Tag Archives: royal wedding

The Royal Wedding: More Than an Unrehearsed Sing-along

What is it that attracted so many to the royal wedding Friday morning? An estimated three billion people tuned in to it. It averaged 67 tweets and 74 facebook mentions per second. Within an hour, the Washington Post’s Royal Wedding Blog listed “25,820 articles” on it! What was that all about?

The Los Angeles Times lamented “the hoopla” as “a lesson in just how many hours some of the highest-paid television journalists in the world can spend discussing a bridal dress they have not seen while watching people they do not know mill about in Westminster Abbey wearing large hats.” But the wedding was more than that. It was a reminder of nobility, not just the nobility of the British monarchy, but the nobility of human aspiration that most of us have forgotten we have.

I surveyed my own register of liturgical experts on both sides of the Atlantic. Rabbi Charles Middleburgh, an editor for the Liberal Jewish liturgies of Great Britain, spoke for many when he said, “The ceremony was a deeply traditional one, with some of the greatest hymns being sung and stirring music being played.” Dr. Paul Bradshaw, a British liturgist and priest in the Anglican Church himself, explained that “Prince Charles, the bridegroom’s father, is a lover of traditional language rites.” The couple therefore chose “our traditional language marriage rite, not the one authorized in 1662 which describes marriage as a remedy against fornication so that we should not be like the brute beasts of the field, but a slightly cleaned up version of that.”

Good thing they cleaned up the “remedy against fornication” bit, but, mellifluous language aside, the rite had other problems that left some carping. Haven’t we given up the antiquated notion of giving the bride away? Lutheran liturgist, Dr. Gail Ramshaw of Philadelphia, thinks they “missed an opportunity for Christians to witness meaningful contemporary liturgy. When I hear ‘wilt,’” she says, “I wilt! And, really, ‘man and wife?’”  Indeed, try saying “woman and husband” and you get the idea.
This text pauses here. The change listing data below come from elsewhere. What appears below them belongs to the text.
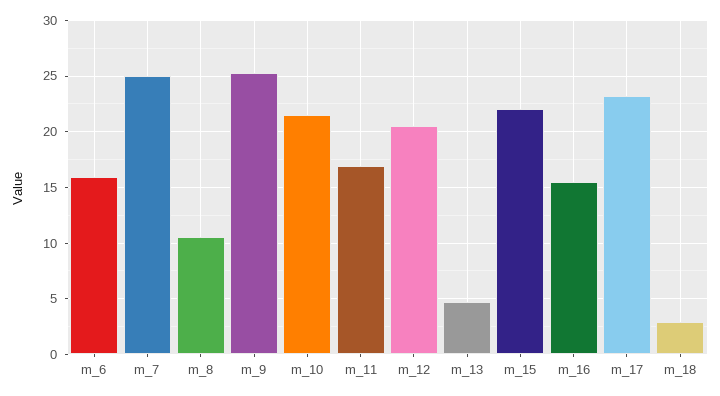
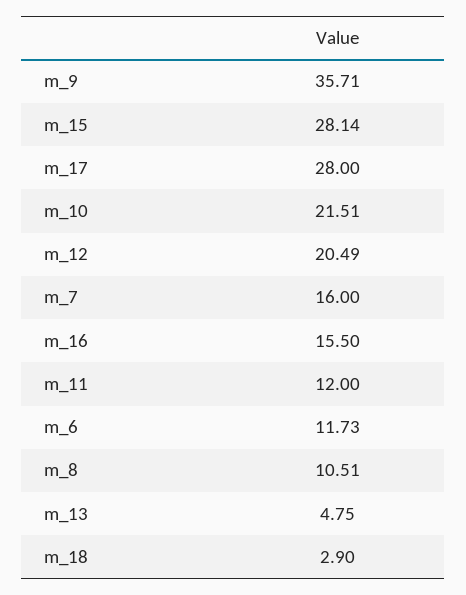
  {
-   "m_6": 16,
+   "m_6": 11.73,
-   "m_7": 25,
+   "m_7": 16,
    "m_8": 10.51,
-   "m_9": 25,
+   "m_9": 35.71,
    "m_10": 21.51,
-   "m_11": 17,
+   "m_11": 12,
    "m_12": 20.49,
    "m_13": 4.75,
-   "m_15": 22,
+   "m_15": 28.14,
    "m_16": 15.5,
-   "m_17": 23,
+   "m_17": 28,
    "m_18": 2.9
  }

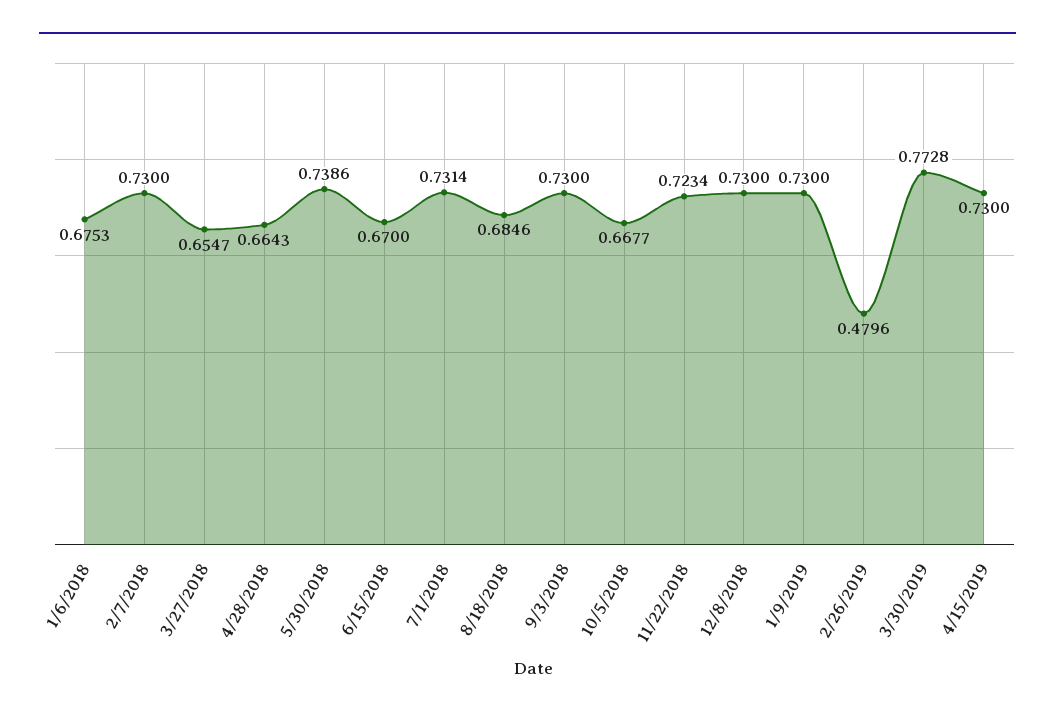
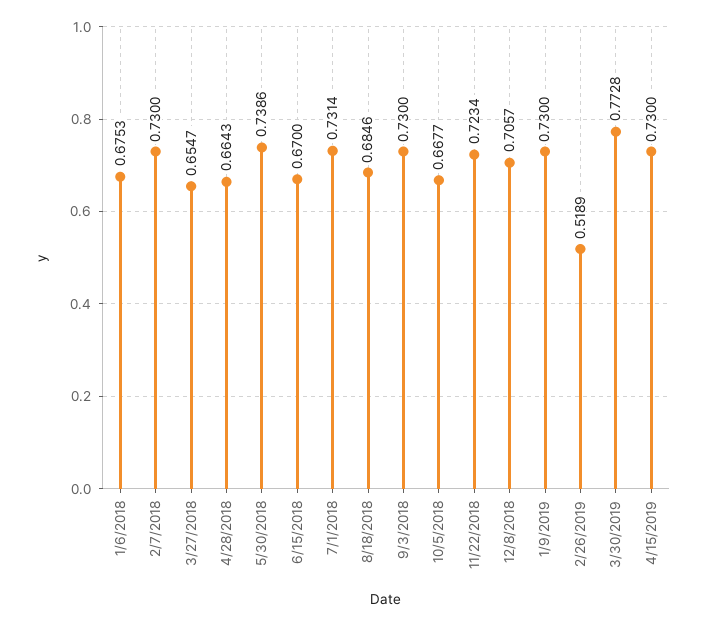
  {
    "1/6/2018": 0.6753,
    "2/7/2018": 0.73,
    "3/27/2018": 0.6547,
    "4/28/2018": 0.6643,
    "5/30/2018": 0.7386,
    "6/15/2018": 0.67,
    "7/1/2018": 0.7314,
    "8/18/2018": 0.6846,
    "9/3/2018": 0.73,
    "10/5/2018": 0.6677,
    "11/22/2018": 0.7234,
-   "12/8/2018": 0.73,
+   "12/8/2018": 0.7057,
    "1/9/2019": 0.73,
-   "2/26/2019": 0.4796,
+   "2/26/2019": 0.5189,
    "3/30/2019": 0.7728,
    "4/15/2019": 0.73
  }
Still, Middleburgh is spot on (as they say across the pond) when he applauds the old language as “being so much finer than its deeply prosaic modern versions.” The soaring lines of Westminster Abbey reverberated with it — and with the sung words of William Blake’s Jerusalem.

I will not cease from mental fight,
Nor shall my sword sleep in my hand,
Till we have built Jerusalem
In England’s green and pleasant land.

This is a far cry from what we usually get in worship: folksy settings, dress-down gatherings, a guitar or two, and language by lesser lights than Blake. For one brief hour, the British Empire was resurrected from the dead, but without its imperial exclusivity. The Anglican liturgy once sought God’s mercy on “Jews, Turks, infidels, and heretics.” At Westminster, on Friday, Jews and Muslims joined Christians as equals, marveling together at religious ritual’s reach into the heavens. The wedding “expressed respect for monarchy, the Church [and] marriage,” comments Dr. Brigitte Sion, a liturgist in New York, “transcending race, class, religion and geography.”
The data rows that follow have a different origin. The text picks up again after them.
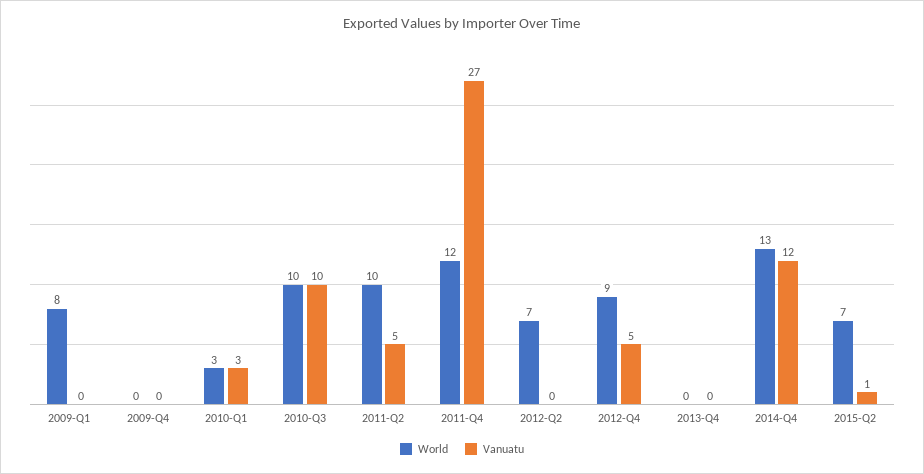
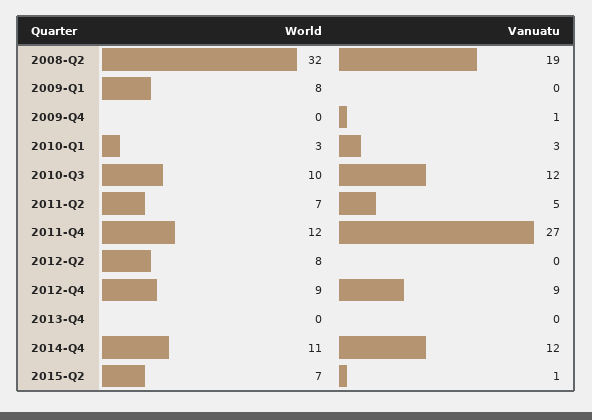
  {
    "World": {
      "2009-Q1": 8,
      "2009-Q4": 0,
      "2010-Q1": 3,
      "2010-Q3": 10,
-     "2011-Q2": 10,
+     "2011-Q2": 7,
      "2011-Q4": 12,
-     "2012-Q2": 7,
+     "2012-Q2": 8,
      "2012-Q4": 9,
      "2013-Q4": 0,
-     "2014-Q4": 13,
+     "2014-Q4": 11,
-     "2015-Q2": 7
+     "2015-Q2": 7,
+     "2008-Q2": 32
    },
    "Vanuatu": {
      "2009-Q1": 0,
-     "2009-Q4": 0,
+     "2009-Q4": 1,
      "2010-Q1": 3,
-     "2010-Q3": 10,
+     "2010-Q3": 12,
      "2011-Q2": 5,
      "2011-Q4": 27,
      "2012-Q2": 0,
-     "2012-Q4": 5,
+     "2012-Q4": 9,
      "2013-Q4": 0,
      "2014-Q4": 12,
-     "2015-Q2": 1
+     "2015-Q2": 1,
+     "2008-Q2": 19
    }
  }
“Monarchy, church and marriage,” mind you, none of which is doing very well right now. Bradshaw notes that it is “commonplace for couples in the UK to live together without marrying at all, or to marry only after their children are old enough to be bridesmaids at their own parents’ weddings.” Religions in the west have spent half a century downsizing rituals to the point where people may not think they are worth doing any more.

I understand that downsizing. It is part of the baby-boomer revolt against the sterile liturgies that relegated congregations to passivity and erected social distance between people at a time when they sought just the opposite: community, connection, and a God who meets and knows us intimately. But intimacy is one thing; sloppiness, even slovenliness, is another. People in charge of contemporary liturgies tend to forget the artistic care that even informal liturgies require.

In any event, our problem today is that public life in general has become slovenly — and not just aesthetically, but morally. Public debate has cheapened into mean spiritedness. Politicians become little thinkers who shrink our purview of the possible until whatever seems worth doing cannot be done. We are bereft of heroes to call us to our higher selves.

But on occasion, the human spirit whispers within us that it wants to soar again. And the wedding let us soar. Vicariously, at least, we all dressed up for a fairy-tale ending, prince and all; and celebrated it in something other than an unrehearsed sing-along. There is more to a calendar than holiday sales, more to the world than box stores and malls, and more to life than choosing between burgers and burritos. As the midrash puts it, we are all princes and princesses, all children of a divine ruler. On Friday we got a glimpse of royalty – not just the royal family’s but our own.